SMRT team from United States
SMRT’s roots reach back to 1884, when American architect John Calvin Stevens FAIA, nationally acclaimed for his “shingle style” designs, established his architecture firm. A versatile artist and architect, Stevens saw no separation of design from construction, of beauty from practicality. Today, the creative challenge of exploring opportunities between idea and implementation continues to inspire and guide the growth and evolution of our multi-disciplinary practice. Our ability to simplify the complex, collaborate across disciplines and solve problems together carries our legacy forward.
We’re a team of architects, engineers, planners and professionals committed to solving problems through design. With four offices across the Northeast United States, our 125-person, fully integrated firm builds lasting relationships and friendships with business partners. Our work helps clients commercialize innovative research, compete for talent, meet stringent sustainability goals, optimize productivity, better serve expanding populations, and improve the user experience – all at a cost and in a way that makes business sense. Our clients come to us with big opportunities, first-of-a-kind challenges, hard deadlines and limited budgets. This is where we thrive.
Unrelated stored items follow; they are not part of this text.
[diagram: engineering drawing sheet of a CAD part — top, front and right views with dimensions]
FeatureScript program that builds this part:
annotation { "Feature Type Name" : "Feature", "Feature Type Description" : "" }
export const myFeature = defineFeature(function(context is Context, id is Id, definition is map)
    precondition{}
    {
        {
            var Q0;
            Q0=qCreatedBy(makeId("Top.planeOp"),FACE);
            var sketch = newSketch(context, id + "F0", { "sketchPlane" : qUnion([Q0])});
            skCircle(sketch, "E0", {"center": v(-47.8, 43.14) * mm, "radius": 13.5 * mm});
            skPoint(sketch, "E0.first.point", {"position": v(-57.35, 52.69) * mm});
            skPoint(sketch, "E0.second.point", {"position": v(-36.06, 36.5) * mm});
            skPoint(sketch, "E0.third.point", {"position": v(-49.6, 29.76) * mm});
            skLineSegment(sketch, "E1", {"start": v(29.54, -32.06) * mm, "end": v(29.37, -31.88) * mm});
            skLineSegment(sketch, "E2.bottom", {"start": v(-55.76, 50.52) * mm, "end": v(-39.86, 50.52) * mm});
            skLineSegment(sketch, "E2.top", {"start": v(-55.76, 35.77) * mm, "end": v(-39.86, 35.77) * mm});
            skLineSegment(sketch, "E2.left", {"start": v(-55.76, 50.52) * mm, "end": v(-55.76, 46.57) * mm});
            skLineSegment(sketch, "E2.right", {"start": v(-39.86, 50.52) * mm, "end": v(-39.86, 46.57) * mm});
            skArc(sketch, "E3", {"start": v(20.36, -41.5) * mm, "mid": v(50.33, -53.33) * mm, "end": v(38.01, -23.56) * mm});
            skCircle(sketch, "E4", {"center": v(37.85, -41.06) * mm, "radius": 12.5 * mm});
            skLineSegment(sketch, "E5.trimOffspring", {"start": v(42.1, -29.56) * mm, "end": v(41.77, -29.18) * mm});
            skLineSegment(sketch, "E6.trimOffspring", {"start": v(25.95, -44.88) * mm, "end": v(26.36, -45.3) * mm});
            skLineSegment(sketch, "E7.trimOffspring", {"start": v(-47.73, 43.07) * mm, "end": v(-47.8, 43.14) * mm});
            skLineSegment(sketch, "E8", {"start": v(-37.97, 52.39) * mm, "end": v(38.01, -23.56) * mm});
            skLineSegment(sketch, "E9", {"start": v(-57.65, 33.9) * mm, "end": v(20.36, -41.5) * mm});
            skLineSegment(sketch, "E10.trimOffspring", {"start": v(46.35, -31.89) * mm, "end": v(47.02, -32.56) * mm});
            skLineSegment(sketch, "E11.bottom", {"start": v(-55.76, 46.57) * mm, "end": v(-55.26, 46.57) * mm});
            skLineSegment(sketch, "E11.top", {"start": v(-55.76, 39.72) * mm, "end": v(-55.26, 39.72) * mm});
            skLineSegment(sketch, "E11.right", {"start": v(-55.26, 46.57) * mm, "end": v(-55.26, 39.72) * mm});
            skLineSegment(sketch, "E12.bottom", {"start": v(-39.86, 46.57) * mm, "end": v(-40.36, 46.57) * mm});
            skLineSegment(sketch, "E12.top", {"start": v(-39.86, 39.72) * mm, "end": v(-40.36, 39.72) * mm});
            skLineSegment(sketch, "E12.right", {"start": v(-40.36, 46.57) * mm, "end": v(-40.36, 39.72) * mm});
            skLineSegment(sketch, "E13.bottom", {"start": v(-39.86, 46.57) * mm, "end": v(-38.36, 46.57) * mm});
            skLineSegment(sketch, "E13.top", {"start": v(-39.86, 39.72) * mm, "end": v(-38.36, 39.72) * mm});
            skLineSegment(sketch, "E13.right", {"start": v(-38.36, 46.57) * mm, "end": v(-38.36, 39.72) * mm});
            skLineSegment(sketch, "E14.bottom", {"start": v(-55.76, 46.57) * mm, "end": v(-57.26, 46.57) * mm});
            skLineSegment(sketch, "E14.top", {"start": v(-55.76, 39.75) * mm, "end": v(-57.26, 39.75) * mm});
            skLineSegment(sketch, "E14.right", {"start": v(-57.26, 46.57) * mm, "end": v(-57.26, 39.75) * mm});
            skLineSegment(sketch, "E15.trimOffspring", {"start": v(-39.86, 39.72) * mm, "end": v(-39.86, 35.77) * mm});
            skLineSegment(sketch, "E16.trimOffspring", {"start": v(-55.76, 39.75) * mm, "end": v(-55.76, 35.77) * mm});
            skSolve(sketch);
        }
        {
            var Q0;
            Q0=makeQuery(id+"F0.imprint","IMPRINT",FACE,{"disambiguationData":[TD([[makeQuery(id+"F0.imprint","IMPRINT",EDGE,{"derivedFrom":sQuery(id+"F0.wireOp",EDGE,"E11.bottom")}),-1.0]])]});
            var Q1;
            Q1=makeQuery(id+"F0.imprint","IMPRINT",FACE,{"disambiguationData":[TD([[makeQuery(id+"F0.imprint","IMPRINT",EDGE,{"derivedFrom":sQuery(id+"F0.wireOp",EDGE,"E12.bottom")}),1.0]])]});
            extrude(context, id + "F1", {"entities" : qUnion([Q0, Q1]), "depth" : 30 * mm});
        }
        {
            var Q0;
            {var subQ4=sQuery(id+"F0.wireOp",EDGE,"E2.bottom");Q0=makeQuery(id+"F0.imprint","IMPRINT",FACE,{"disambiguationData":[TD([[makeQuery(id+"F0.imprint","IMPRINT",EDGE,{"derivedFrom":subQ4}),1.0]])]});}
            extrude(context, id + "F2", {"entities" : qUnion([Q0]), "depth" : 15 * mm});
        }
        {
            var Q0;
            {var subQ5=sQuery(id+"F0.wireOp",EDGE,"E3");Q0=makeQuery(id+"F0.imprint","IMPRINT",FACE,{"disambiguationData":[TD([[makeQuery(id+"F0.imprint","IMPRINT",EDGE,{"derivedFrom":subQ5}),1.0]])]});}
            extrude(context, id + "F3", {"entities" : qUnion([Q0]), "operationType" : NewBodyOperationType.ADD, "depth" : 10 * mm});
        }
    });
Architecture is the language through which we, as humans, relate to and appreciate the world we live in. In as much as it is an act of defining space, it is also an act of reflecting space. Architecture is not an objective or solitary practice; good architecture is achieved by those who are motivated to create spaces through the process of learning, understanding, and enhancing the inexhaustible diversity of ways in which humans live.
Architecture competitions are a unique platform on which to design and represent experimentally. The fun of it is that design for competitions need not exist in exact reality. They are a chance to take risks and to work with different people in different ways. Ultimately, embracing this freedom allows for discovery and inspiration that provides invaluable insight for larger scale, commissioned design work.
Regardless of outcome, the decision to enter an architecture competition is the decision to think creatively and collaboratively. For an architecture firm, they are a change of pace and a way to generate ideas for future work.